DATASET —
++++

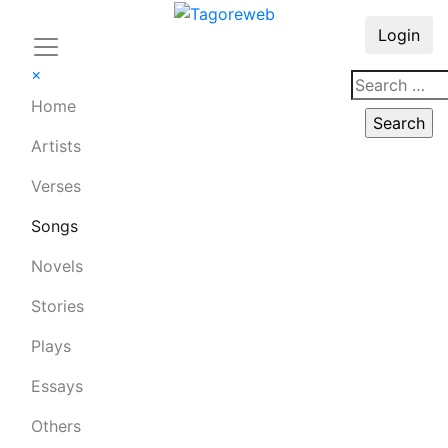
Login
×
Home
Artists
Verses
Songs
Novels
Stories
Plays
Essays
Others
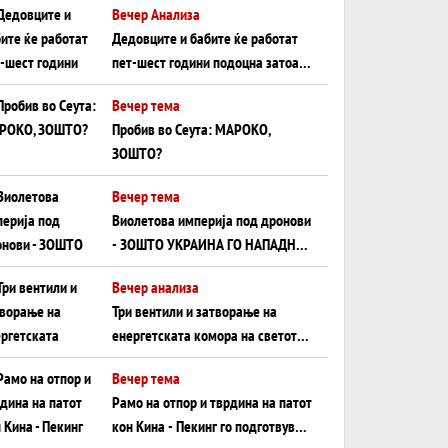
Вечер Анализа
Црното Море...
Дедовците и бабите ќе работат
пет-шест години подоцна затоа
што НЕМААТ ВНУЦИ ДА ГИ
Вечер тема
ЗАМЕНАТ
Пробив во Сеута: МАРОКО,
ЗОШТО?
Вечер тема
Виолетова империја под дронови
- ЗОШТО УКРАИНА ГО НАПАДНА
РУСКИОТ WILDBERRIES
Вечер анализа
Три вентили и затворање на
енергетската комора на светот:
Нападот во Суец најавува
Вечер тема
глобален енергетски инфаркт?
Рамо на отпор и тврдина на патот
кон Кина - Пекинг го подготвува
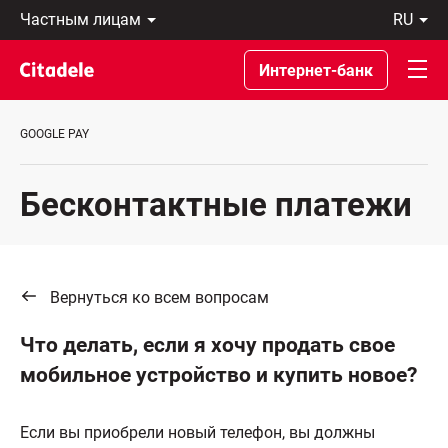
Частным
ru
лицам
Latviski
Предприятиям
По-
Интернет-банк
Private
русски
Banking
In
О
English
GOOGLE PAY
банке
C
REWARDS
Бесконтактные платежи
Вернуться ко всем вопросам
Что делать, если я хочу продать свое
мобильное устройство и купить новое?
Если вы приобрели новый телефон, вы должны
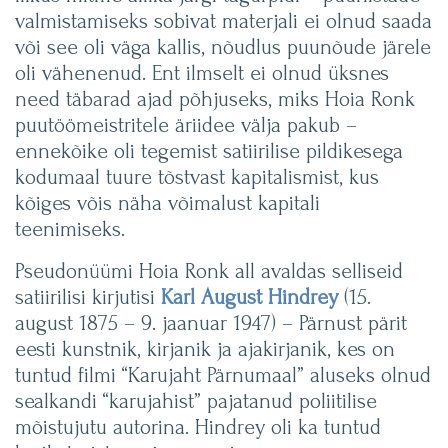
valmistamiseks sobivat materjali ei olnud saada
või see oli väga kallis, nõudlus puunõude järele
oli vähenenud. Ent ilmselt ei olnud üksnes
need täbarad ajad põhjuseks, miks Hoia Ronk
puutöömeistritele äriidee välja pakub –
ennekõike oli tegemist satiirilise pildikesega
kodumaal tuure tõstvast kapitalismist, kus
kõiges võis näha võimalust kapitali
teenimiseks.
Pseudonüümi Hoia Ronk all avaldas selliseid
satiirilisi kirjutisi
Karl August Hindrey
(15.
august 1875 – 9. jaanuar 1947) – Pärnust pärit
eesti kunstnik, kirjanik ja ajakirjanik, kes on
tuntud filmi “Karujaht Pärnumaal” aluseks olnud
sealkandi “karujahist” pajatanud poliitilise
mõistujutu autorina. Hindrey oli ka tuntud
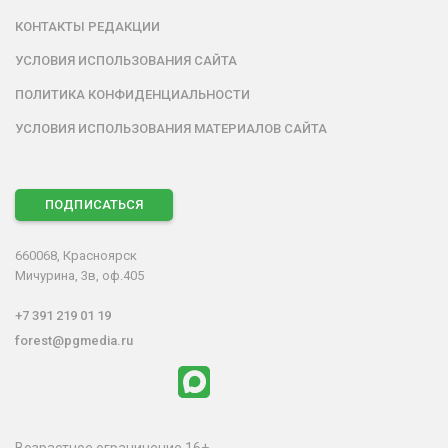
КОНТАКТЫ РЕДАКЦИИ
УСЛОВИЯ ИСПОЛЬЗОВАНИЯ САЙТА
ПОЛИТИКА КОНФИДЕНЦИАЛЬНОСТИ
УСЛОВИЯ ИСПОЛЬЗОВАНИЯ МАТЕРИАЛОВ САЙТА
ПОДПИСАТЬСЯ
660068, Красноярск
Мичурина, 3в, оф.405
+7 391 219 01 19
forest@pgmedia.ru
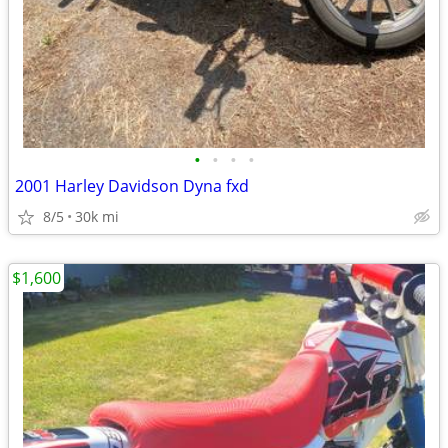
•
•
•
•
2001 Harley Davidson Dyna fxd
8/5
30k mi
$1,600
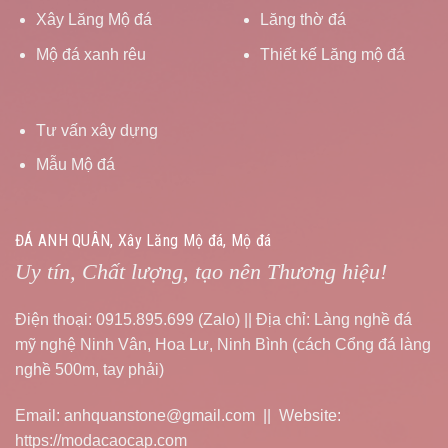
Xây Lăng Mộ đá
Lăng thờ đá
Mộ đá xanh rêu
Thiết kế Lăng mộ đá
Tư vấn xây dựng
Mẫu Mộ đá
ĐÁ ANH QUÂN, Xây Lăng Mộ đá, Mộ đá
Uy tín, Chất lượng, tạo nên Thương hiệu!
Điện thoại: 0915.895.699 (Zalo) || Địa chỉ: Làng nghề đá
mỹ nghệ Ninh Vân, Hoa Lư, Ninh Bình (cách Cổng đá làng
nghề 500m, tay phải)
Email: anhquanstone@gmail.com || Website:
https://modacaocap.com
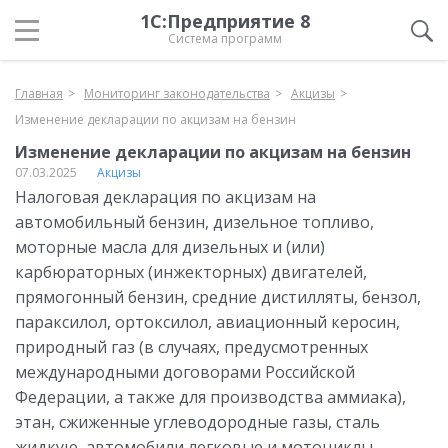
1С:Предприятие 8
Система программ
Главная
Мониторинг законодательства
Акцизы
Изменение декларации по акцизам на бензин
Изменение декларации по акцизам на бензин
07.03.2025
Акцизы
Налоговая декларация по акцизам на
автомобильный бензин, дизельное топливо,
моторные масла для дизельных и (или)
карбюраторных (инжекторных) двигателей,
прямогонный бензин, средние дистилляты, бензол,
параксилол, ортоксилол, авиационный керосин,
природный газ (в случаях, предусмотренных
международными договорами Российской
Федерации, а также для производства аммиака),
этан, сжиженные углеводородные газы, сталь
жидкую, автомобили легковые и мотоциклы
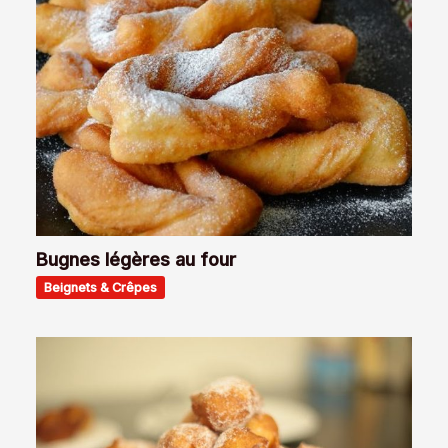
Bugnes légères au four
Beignets & Crêpes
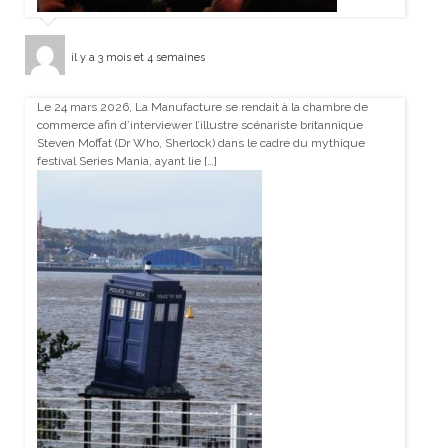
il y a 3 mois et 4 semaines
Le 24 mars 2026, La Manufacture se rendait à la chambre de
commerce afin d’interviewer l’illustre scénariste britannique
Steven Moffat (Dr Who, Sherlock) dans le cadre du mythique
festival Series Mania, ayant lie […]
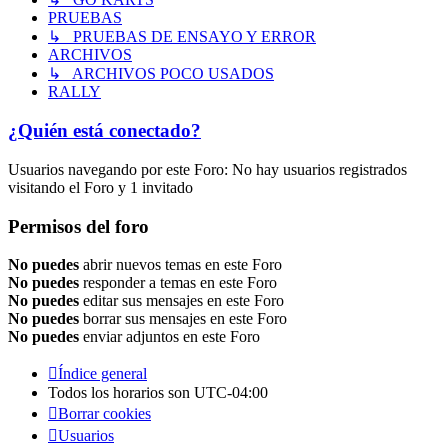
PRUEBAS
↳ PRUEBAS DE ENSAYO Y ERROR
ARCHIVOS
↳ ARCHIVOS POCO USADOS
RALLY
¿Quién está conectado?
Usuarios navegando por este Foro: No hay usuarios registrados
visitando el Foro y 1 invitado
Permisos del foro
No puedes
abrir nuevos temas en este Foro
No puedes
responder a temas en este Foro
No puedes
editar sus mensajes en este Foro
No puedes
borrar sus mensajes en este Foro
No puedes
enviar adjuntos en este Foro
Índice general
Todos los horarios son
UTC-04:00
Borrar cookies
Usuarios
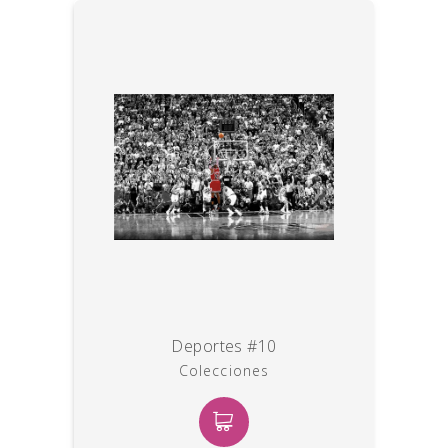
Deportes #10
Colecciones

++++

WHAT YOU HAVE TO DO —
Without the pictures, write out the entire listing exactly.

RESPONSE —
Login
×
Home
Artists
Verses
Songs
Novels
Stories
Plays
Essays
Others
Вечер Анализа
Црното Море...
Дедовците и бабите ќе работат
пет-шест години подоцна затоа
што НЕМААТ ВНУЦИ ДА ГИ
Вечер тема
ЗАМЕНАТ
Пробив во Сеута: МАРОКО,
ЗОШТО?
Вечер тема
Виолетова империја под дронови
- ЗОШТО УКРАИНА ГО НАПАДНА
РУСКИОТ WILDBERRIES
Вечер анализа
Три вентили и затворање на
енергетската комора на светот:
Нападот во Суец најавува
Вечер тема
глобален енергетски инфаркт?
Рамо на отпор и тврдина на патот
кон Кина - Пекинг го подготвува
Частным
ru
лицам
Latviski
Предприятиям
По-
Интернет-банк
Private
русски
Banking
In
О
English
GOOGLE PAY
банке
C
REWARDS
Бесконтактные платежи
Вернуться ко всем вопросам
Что делать, если я хочу продать свое
мобильное устройство и купить новое?
Если вы приобрели новый телефон, вы должны
valmistamiseks sobivat materjali ei olnud saada
või see oli väga kallis, nõudlus puunõude järele
oli vähenenud. Ent ilmselt ei olnud üksnes
need täbarad ajad põhjuseks, miks Hoia Ronk
puutöömeistritele äriidee välja pakub –
ennekõike oli tegemist satiirilise pildikesega
kodumaal tuure tõstvast kapitalismist, kus
kõiges võis näha võimalust kapitali
teenimiseks.
Pseudonüümi Hoia Ronk all avaldas selliseid
satiirilisi kirjutisi
Karl August Hindrey
(15.
august 1875 – 9. jaanuar 1947) – Pärnust pärit
eesti kunstnik, kirjanik ja ajakirjanik, kes on
tuntud filmi “Karujaht Pärnumaal” aluseks olnud
sealkandi “karujahist” pajatanud poliitilise
mõistujutu autorina. Hindrey oli ka tuntud
КОНТАКТЫ РЕДАКЦИИ
УСЛОВИЯ ИСПОЛЬЗОВАНИЯ САЙТА
ПОЛИТИКА КОНФИДЕНЦИАЛЬНОСТИ
УСЛОВИЯ ИСПОЛЬЗОВАНИЯ МАТЕРИАЛОВ САЙТА
ПОДПИСАТЬСЯ
660068, Красноярск
Мичурина, 3в, оф.405
+7 391 219 01 19
forest@pgmedia.ru
•
•
•
•
2001 Harley Davidson Dyna fxd
8/5
30k mi
$1,600
Xây Lăng Mộ đá
Lăng thờ đá
Mộ đá xanh rêu
Thiết kế Lăng mộ đá
Tư vấn xây dựng
Mẫu Mộ đá
ĐÁ ANH QUÂN, Xây Lăng Mộ đá, Mộ đá
Uy tín, Chất lượng, tạo nên Thương hiệu!
Điện thoại: 0915.895.699 (Zalo) || Địa chỉ: Làng nghề đá
mỹ nghệ Ninh Vân, Hoa Lư, Ninh Bình (cách Cổng đá làng
nghề 500m, tay phải)
Email: anhquanstone@gmail.com || Website:
https://modacaocap.com
1С:Предприятие 8
Система программ
Главная
Мониторинг законодательства
Акцизы
Изменение декларации по акцизам на бензин
Изменение декларации по акцизам на бензин
07.03.2025
Акцизы
Налоговая декларация по акцизам на
автомобильный бензин, дизельное топливо,
моторные масла для дизельных и (или)
карбюраторных (инжекторных) двигателей,
прямогонный бензин, средние дистилляты, бензол,
параксилол, ортоксилол, авиационный керосин,
природный газ (в случаях, предусмотренных
международными договорами Российской
Федерации, а также для производства аммиака),
этан, сжиженные углеводородные газы, сталь
жидкую, автомобили легковые и мотоциклы
Bugnes légères au four
Beignets & Crêpes
il y a 3 mois et 4 semaines
Le 24 mars 2026, La Manufacture se rendait à la chambre de
commerce afin d’interviewer l’illustre scénariste britannique
Steven Moffat (Dr Who, Sherlock) dans le cadre du mythique
festival Series Mania, ayant lie […]
PRUEBAS
↳ PRUEBAS DE ENSAYO Y ERROR
ARCHIVOS
↳ ARCHIVOS POCO USADOS
RALLY
¿Quién está conectado?
Usuarios navegando por este Foro: No hay usuarios registrados
visitando el Foro y 1 invitado
Permisos del foro
No puedes
abrir nuevos temas en este Foro
No puedes
responder a temas en este Foro
No puedes
editar sus mensajes en este Foro
No puedes
borrar sus mensajes en este Foro
No puedes
enviar adjuntos en este Foro
Índice general
Todos los horarios son
UTC-04:00
Borrar cookies
Usuarios
Deportes #10
Colecciones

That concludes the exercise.